### GIVEN DATA

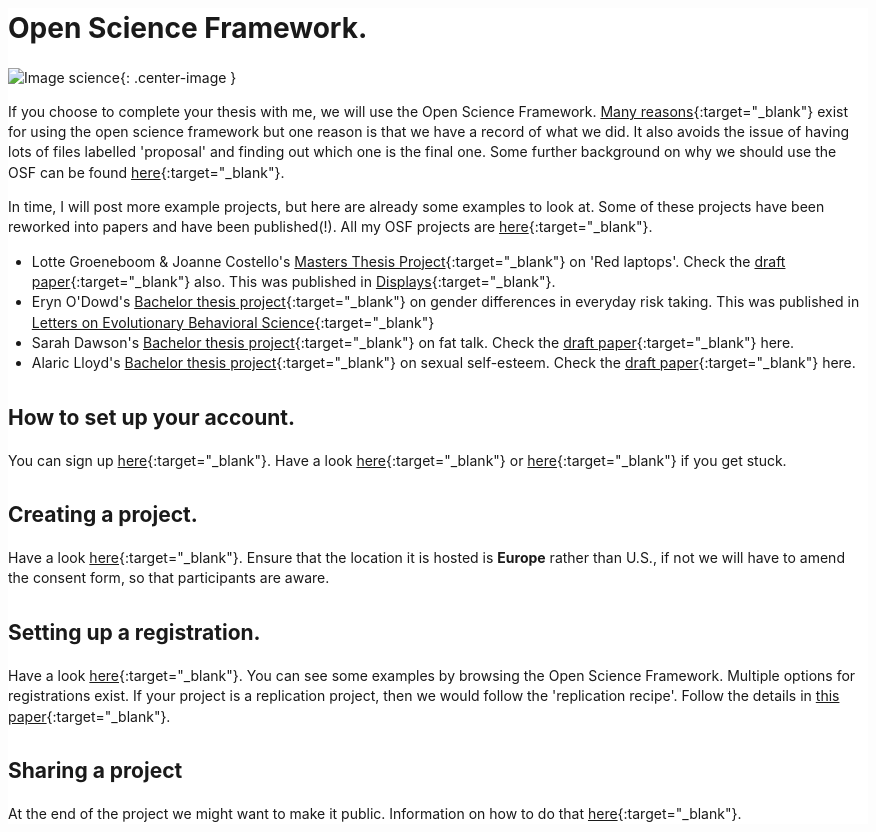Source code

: 
# Open Science Framework.

![Image science](https://media.giphy.com/media/VVgRNcBKp64NO/giphy.gif){: .center-image }

If you choose to complete your thesis with me, we will use the Open Science Framework. [Many reasons](https://osf.io/edhym/){:target="_blank"} exist for using the open science framework but one reason is that we have a record of what we did. It also avoids the issue of having lots of files labelled 'proposal' and finding out which one is the final one. Some further background on why we should use the OSF can be found [here](https://psyarxiv.com/rtygm){:target="_blank"}.

In time, I will post more example projects, but here are already some examples to look at. Some of these projects have been reworked into papers and have been published(!). All my OSF projects are [here](https://osf.io/v6cn3/){:target="_blank"}.

* Lotte Groeneboom & Joanne Costello's [Masters Thesis Project](https://osf.io/sdjxm/){:target="_blank"} on 'Red laptops'. Check the [draft paper](https://psyarxiv.com/3bfwh/){:target="_blank"} also. This was published in [Displays](https://doi.org/10.1016/j.displa.2018.10.008){:target="_blank"}.
* Eryn O'Dowd's [Bachelor thesis project](https://osf.io/vn4fu/){:target="_blank"} on gender differences in everyday risk taking. This was published in [Letters on Evolutionary Behavioral Science](https://lebs.hbesj.org/index.php/lebs/article/view/lebs.2018.65){:target="_blank"}
* Sarah Dawson's [Bachelor thesis project](https://osf.io/uyw9e/){:target="_blank"} on fat talk. Check the [draft paper](https://psyarxiv.com/3bfwh/){:target="_blank"} here.
* Alaric Lloyd's [Bachelor thesis project](https://osf.io/54q6w/){:target="_blank"} on sexual self-esteem. Check the [draft paper](https://psyarxiv.com/swzm6/){:target="_blank"} here.


## How to set up your account.

You can sign up [here](http://osf.io){:target="_blank"}. Have a look [here](https://help.osf.io/hc/en-us/articles/360019929673-Create-an-OSF-Account){:target="_blank"} or [here](http://georgiasouthern.libguides.com/c.php?g=653428&p=4585485){:target="_blank"} if you get stuck.

## Creating a project.

Have a look [here](http://help.osf.io/m/projects){:target="_blank"}. Ensure that the location it is hosted is **Europe** rather than U.S., if not we will have to amend the consent form, so that participants are aware.

## Setting up a registration.

Have a look [here](http://help.osf.io/m/registrations){:target="_blank"}. You can see some examples by browsing the Open Science Framework. Multiple options for registrations exist. If your project is a replication project, then we would follow the 'replication recipe'. Follow the details in [this paper](https://papers.ssrn.com/sol3/papers.cfm?abstract_id=2283856){:target="_blank"}.

## Sharing a project

At the end of the project we might want to make it public. Information on how to do that [here](http://help.osf.io/m/sharing){:target="_blank"}.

### EXERCISE REQUIREMENTS
Give back precisely the lines above that start at the line containing "Eryn O'Dowd's [Bachelor" and end at the line containing "Sarah Dawson's [Bachelor", inclusive. No other lines belong in the output.

### REPLY TO THE TASK
* Eryn O'Dowd's [Bachelor thesis project](https://osf.io/vn4fu/){:target="_blank"} on gender differences in everyday risk taking. This was published in [Letters on Evolutionary Behavioral Science](https://lebs.hbesj.org/index.php/lebs/article/view/lebs.2018.65){:target="_blank"}
* Sarah Dawson's [Bachelor thesis project](https://osf.io/uyw9e/){:target="_blank"} on fat talk. Check the [draft paper](https://psyarxiv.com/3bfwh/){:target="_blank"} here.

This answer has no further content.